■ **TASK DESCRIPTION**:
In the data below, how many lines contain the string "комплектующие" when matched with exact case? Count them and reply with the number alone.

■ **RECORDS SUPPLIED**:
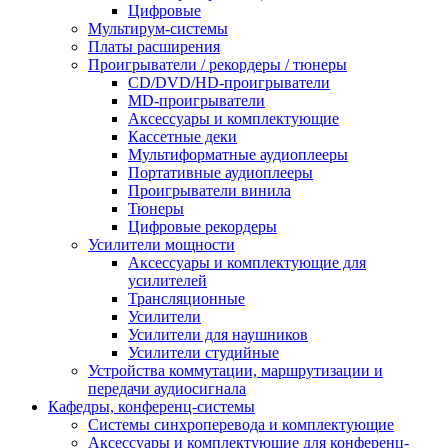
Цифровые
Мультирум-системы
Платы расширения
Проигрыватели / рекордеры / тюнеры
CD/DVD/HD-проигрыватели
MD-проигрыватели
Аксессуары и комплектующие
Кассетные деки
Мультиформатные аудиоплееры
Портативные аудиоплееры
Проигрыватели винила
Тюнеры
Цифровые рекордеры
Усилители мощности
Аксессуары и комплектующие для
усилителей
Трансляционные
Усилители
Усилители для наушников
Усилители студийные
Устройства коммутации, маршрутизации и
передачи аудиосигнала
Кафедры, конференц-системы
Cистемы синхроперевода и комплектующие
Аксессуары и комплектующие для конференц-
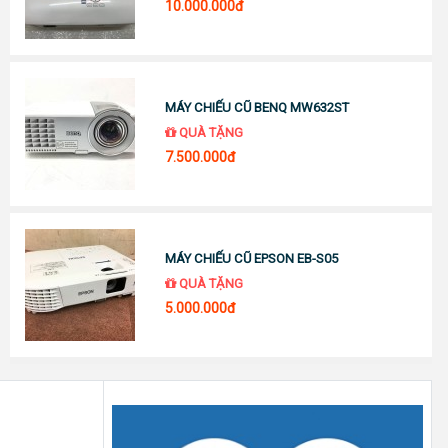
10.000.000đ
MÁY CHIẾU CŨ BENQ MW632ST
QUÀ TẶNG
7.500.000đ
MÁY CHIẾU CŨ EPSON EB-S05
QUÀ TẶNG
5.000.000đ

* * *

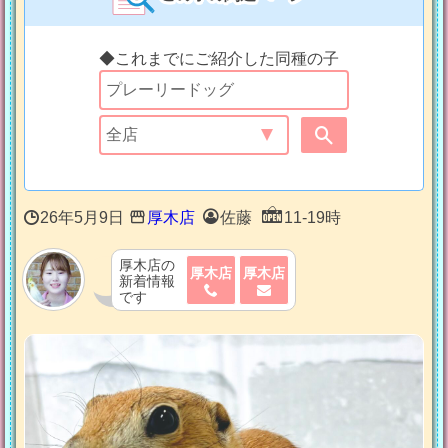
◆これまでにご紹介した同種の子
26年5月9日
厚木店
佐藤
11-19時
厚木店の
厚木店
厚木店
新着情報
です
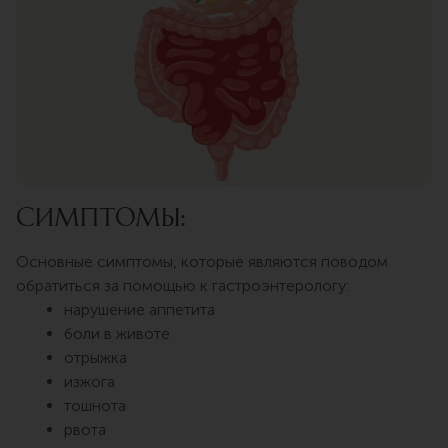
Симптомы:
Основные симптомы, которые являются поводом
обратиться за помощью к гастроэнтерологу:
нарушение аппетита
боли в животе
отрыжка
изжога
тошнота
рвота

■ **FINAL ANSWER**:
4